Was ich noch sagen wollte
PhilPublica stellt vor
Philipp Hübl
Woran arbeiten Sie gerade?
An den Themen meines gerade erschienenen Buchs „Moralspektakel“, in dem ich eine Statustheorie der Moral vertrete. Der soziale Status, den man über Prestige oder Dominanz erwerben kann, ist nicht nur ein aktuelles Thema in der Soziologie und Psychologie, sondern auch in der evolutionären Anthropologie. In allen drei Disziplinen finden sich ähnliche Überlegungen, auch wenn sie sich im Vokabular unterscheiden. Die empirische Forschung legt nahe, dass unser teils angeborener und teils kulturell geformter Moralinstinkt das „krumme Holz“ ist, aus dem wir Kant zufolge gemacht sind. Wir können nichts „ganz Gerades“ daraus zimmern, weil seine Grundlagen in der Evolution nicht entstanden sind, um globale Gerechtigkeitsprobleme zu lösen, sondern um in der Gruppe zu kooperieren und für potentielle Partner attraktiv zu sein.
Durch die unspektakuläre Einsicht, dass auch moralisches Denken unter Evolutionsdruck entstanden ist, wird Moral noch nicht zum Spektakel. Wie erklärt sich der Titel des Buchs?

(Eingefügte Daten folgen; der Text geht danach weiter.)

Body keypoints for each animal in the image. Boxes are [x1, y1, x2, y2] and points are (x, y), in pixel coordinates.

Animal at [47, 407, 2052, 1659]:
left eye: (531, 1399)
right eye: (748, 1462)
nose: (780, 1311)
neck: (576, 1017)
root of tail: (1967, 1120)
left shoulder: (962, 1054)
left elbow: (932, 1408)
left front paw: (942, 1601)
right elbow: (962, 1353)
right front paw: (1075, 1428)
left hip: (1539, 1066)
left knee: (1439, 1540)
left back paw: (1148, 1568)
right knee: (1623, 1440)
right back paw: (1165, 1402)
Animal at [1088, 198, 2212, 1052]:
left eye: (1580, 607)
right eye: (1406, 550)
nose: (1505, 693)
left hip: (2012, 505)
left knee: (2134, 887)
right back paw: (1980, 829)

Zum Spektakel wird Moral insbesondere in den sozialen Medien, weil dort moralische Begriffe und Urteile selten eingesetzt werden, um gesellschaftliche Missstände zu kritisieren. Viel häufiger dienen sie für zwei andere soziale Funktionen: als Symbole für Status und Gruppenzugehörigkeit oder sogar als Waffen, um Macht und Einfluss auszuüben oder sich gegen Angriffe und Druck von anderen zu verteidigen. Fast alle umstrittenen Phänomene der digitalen Öffentlichkeit erscheinen in einem neuen Licht, wenn man sie als Züge in einem moralischen Statusspiel begreift.

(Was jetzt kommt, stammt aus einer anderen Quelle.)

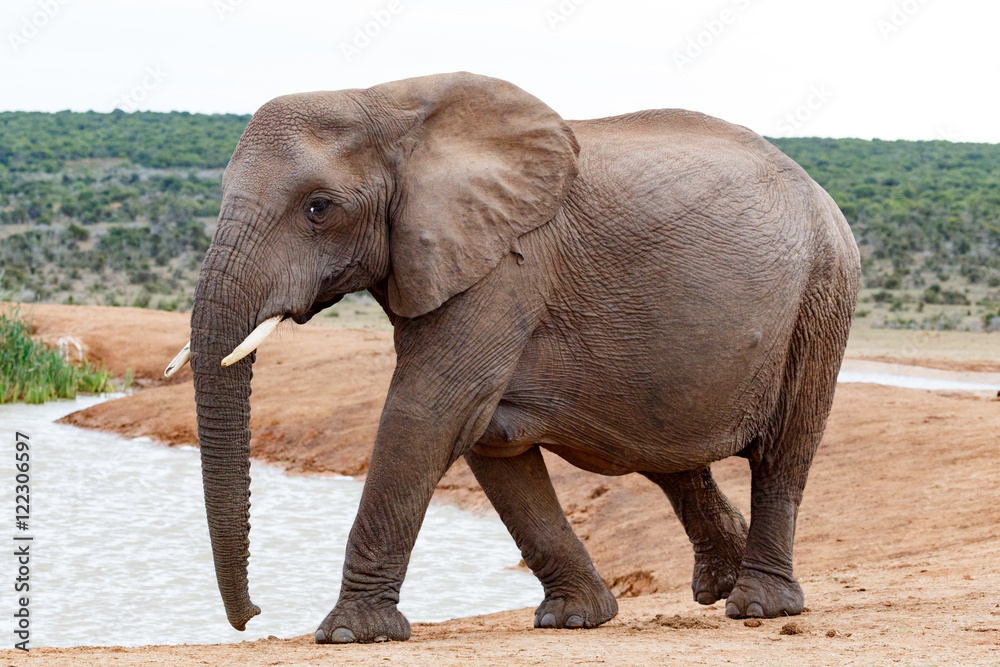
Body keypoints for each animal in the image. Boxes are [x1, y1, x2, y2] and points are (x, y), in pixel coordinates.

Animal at [165, 72, 860, 644]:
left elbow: (429, 413)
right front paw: (575, 619)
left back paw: (759, 606)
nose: (253, 617)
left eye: (318, 208)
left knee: (783, 451)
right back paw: (720, 587)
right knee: (666, 454)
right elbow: (490, 438)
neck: (385, 103)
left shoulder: (504, 267)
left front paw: (348, 634)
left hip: (822, 294)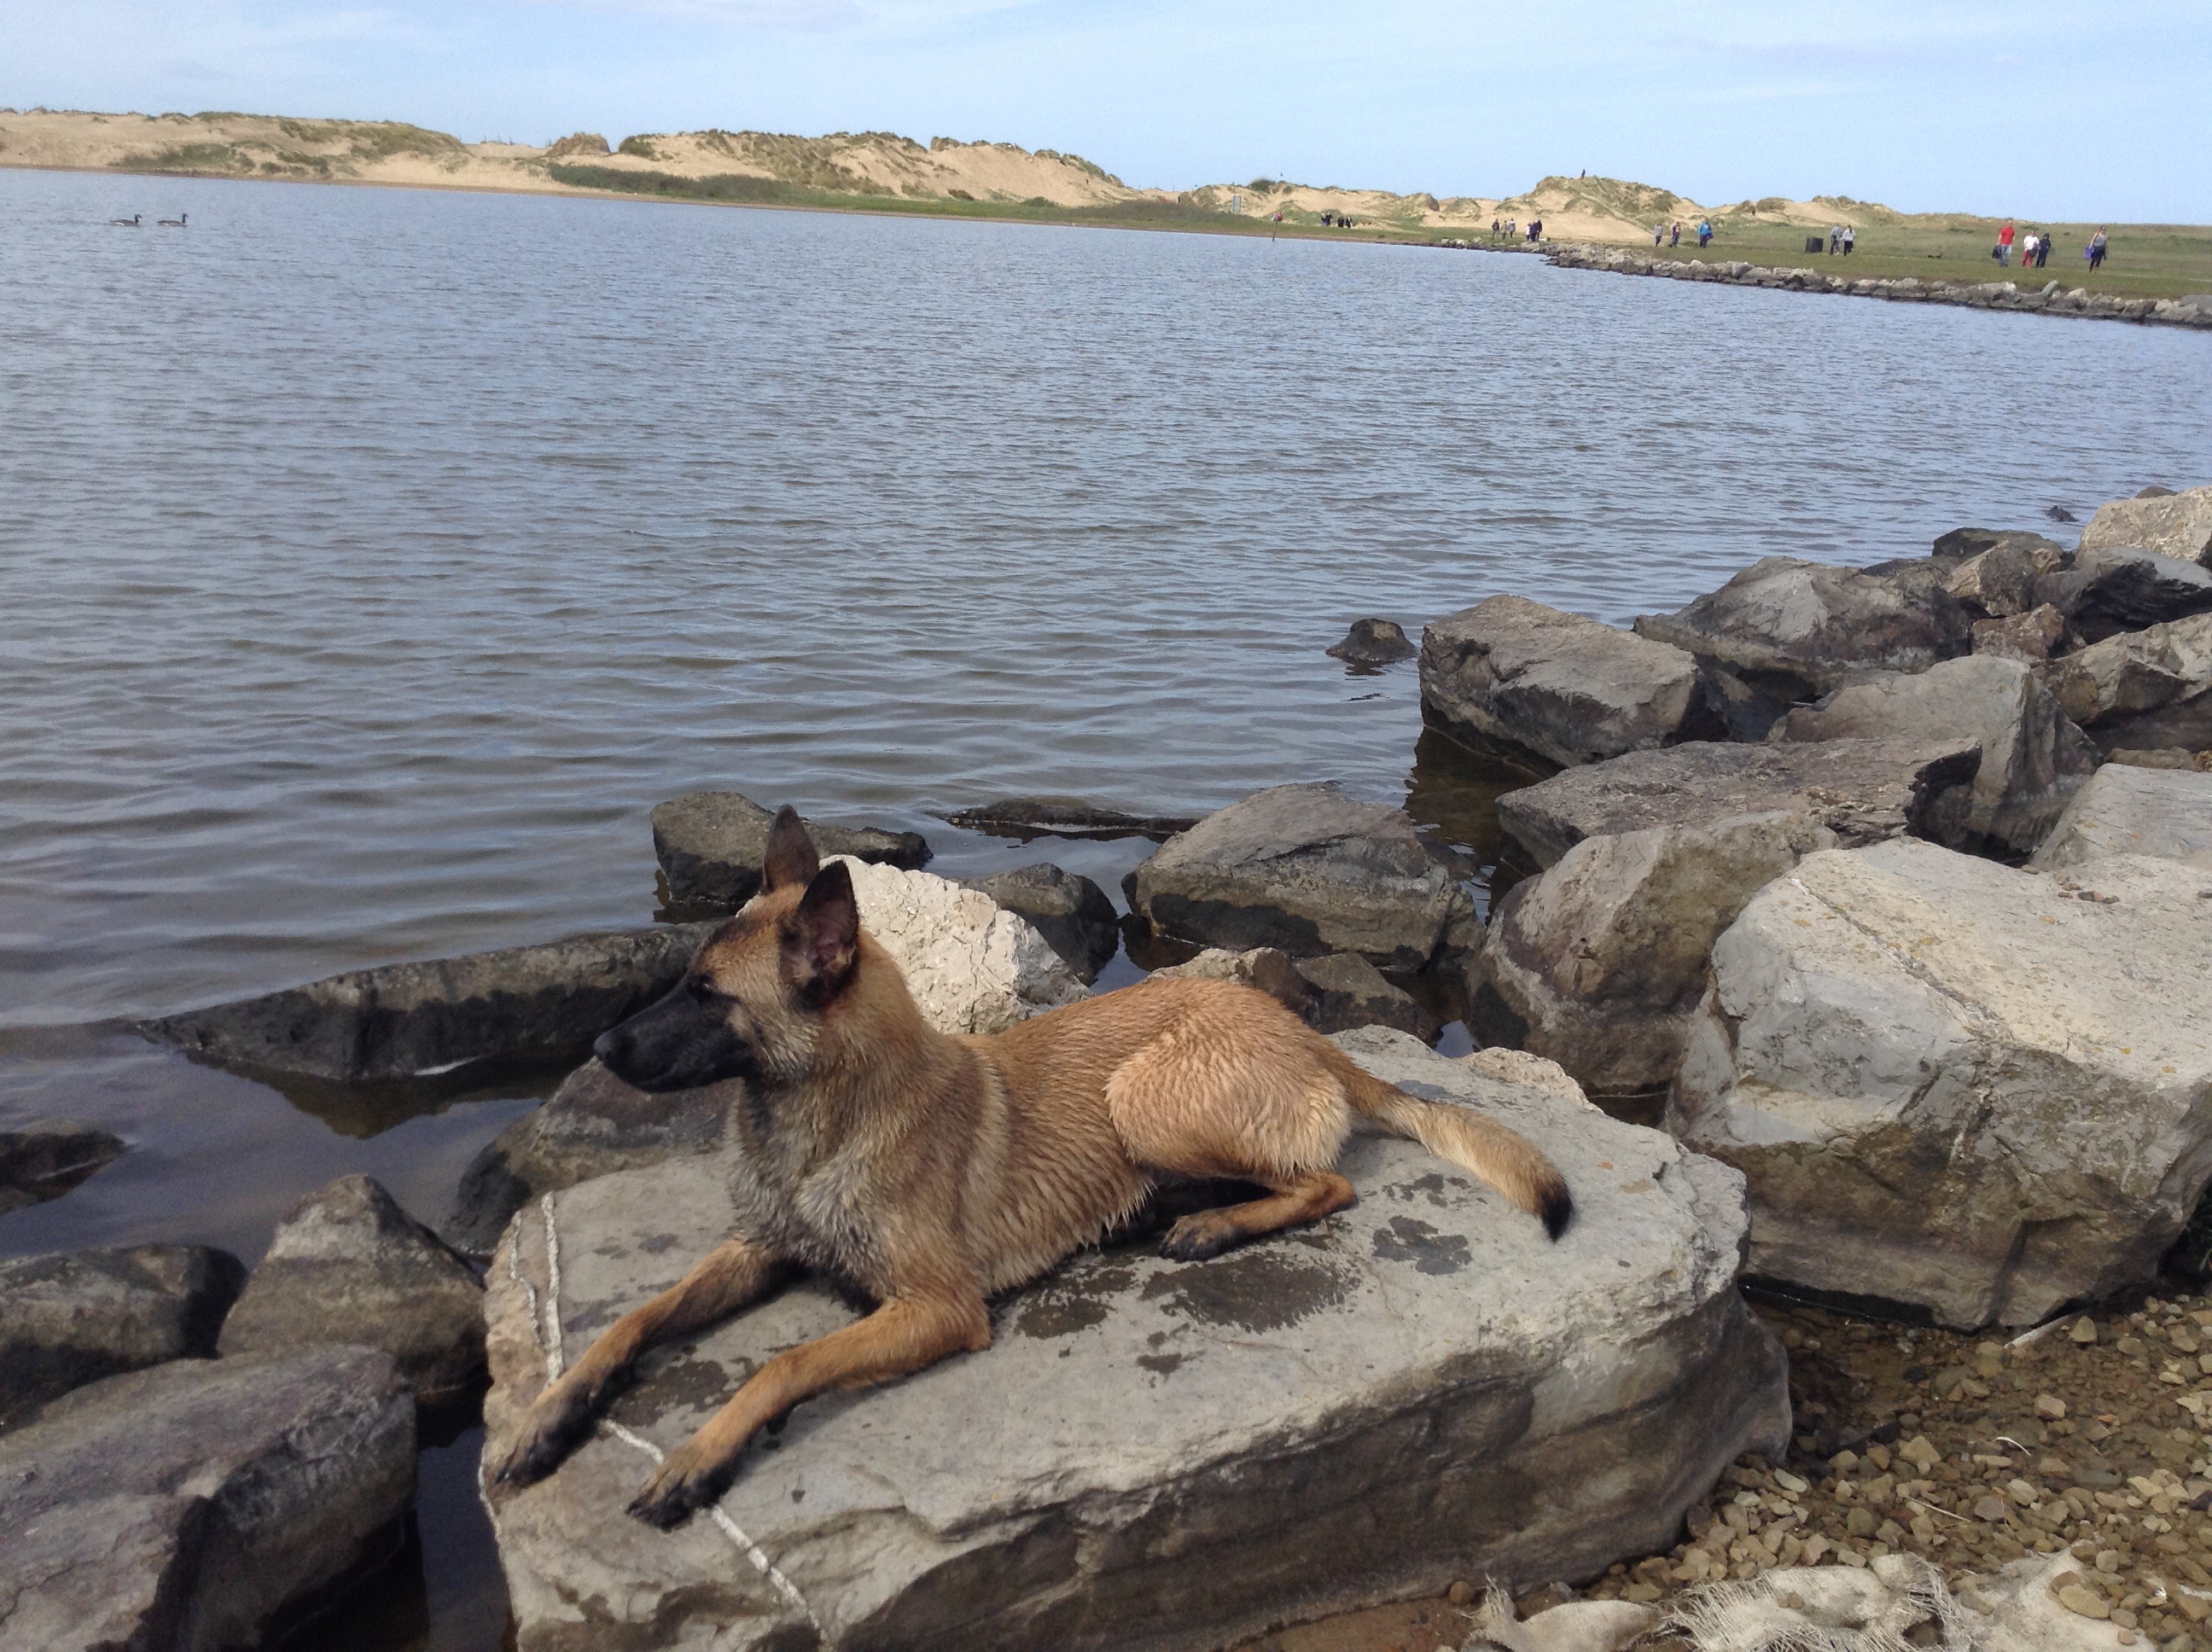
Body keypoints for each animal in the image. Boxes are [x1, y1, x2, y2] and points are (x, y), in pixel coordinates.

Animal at [493, 806, 1571, 1528]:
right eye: (684, 979)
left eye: (707, 994)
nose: (599, 1050)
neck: (822, 1122)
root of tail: (1311, 1035)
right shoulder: (758, 1246)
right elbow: (631, 1318)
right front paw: (548, 1415)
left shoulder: (936, 1307)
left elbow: (785, 1362)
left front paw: (699, 1454)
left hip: (1143, 1095)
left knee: (1328, 1182)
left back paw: (1210, 1222)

Was ist Ihre philosophische Lieblingsanekdote?
Vor über 20 Jahren habe ich ein Seminar zu Begriffen bei Jerry Fodor in Rutgers im Bundesstaat New Jersey besucht. Einmal hatte Fodor seinen Gürtel vergessen, wodurch die Jeans gefährlich locker auf seinem durchaus stattlichen Bauch saß. Nachdem er etwas an die Tafel geschrieben hatte, drehte er sich wieder zu den Teilnehmern um. Dabei rutsche ihm die Jeans bis zu den Knien herunter, und er stand mit weißer Unterhose vor der Klasse. Jedem anderem wäre das peinlich gewesen. Doch Fodor errötete nicht und unterbrach auch nicht seinen Vortrag. Stattdessen zog er in aller Seelenruhe seine Hose hoch und sprach weiter, also sei nichts geschehen. Wenn ihm die Philosophie dabei geholfen hat, so gelassen zu sein, dann hat sich das viele Nachdenken jedenfalls ausgezahlt.
Ihr Lebensmotto?
Als bekennender Marxist (Groucho, nicht Karl) lebe ich nach dem Prinzip: „Ich will nicht zu einem Club gehören, der Leute wie mich aufnimmt.“ Früher habe ich das mit einem Augenzwinkern gesagt. Seit ich die empirische Forschung zum „myside bias“ kenne, meine ich es ernst, denn die zeigt, dass wir zu identitätsschützenden Denkfehlern neigen, sobald wir uns einer Gruppe zuordnen. Weil man in der Philosophie bei „personaler Identität“ in der Tradition von Locke zunächst an die Rolle des Bewusstseins oder an autobiographische Erinnerungen denkt, ist das „moral self“, die moralische Identität, bisher wenig untersucht.
Sollten Philosophen nicht identitätsschützenden Denkfehlern entgegenwirken?
Das sollten sie, aber faktisch neigen selbst Philosophen zu Identitätsschutz, mit teils erstaunlichen Folgen: In einer (immerhin nicht repräsentativen) Umfrage unter fast 800 internationalen Fachleuten gaben zwischen 30 und 50 Prozent der progressiven Kollegen an, sie wären bereit, aktiv Vertreter des anderen politischen Lagers zu diskriminieren, etwa bei der Stellenvergabe oder bei der Begutachtung von Aufsätzen (Peters et al. 2020). Bisher ist nicht abschließend geklärt, wie man dem identitätsschützenden Denken entgegenwirken kann, das nicht nur bei politischen Lagerkämpfen eine Rolle spielt, sondern auch auf die Einschätzung von Fakten und Argumenten auswirkt: epistemische Bescheidenheit hilft und natürlich die Diskussion mit anderen. Ich vermute jedenfalls, dass auch leidenschaftlicher Groucho-Marxismus ein positiver Faktor ist.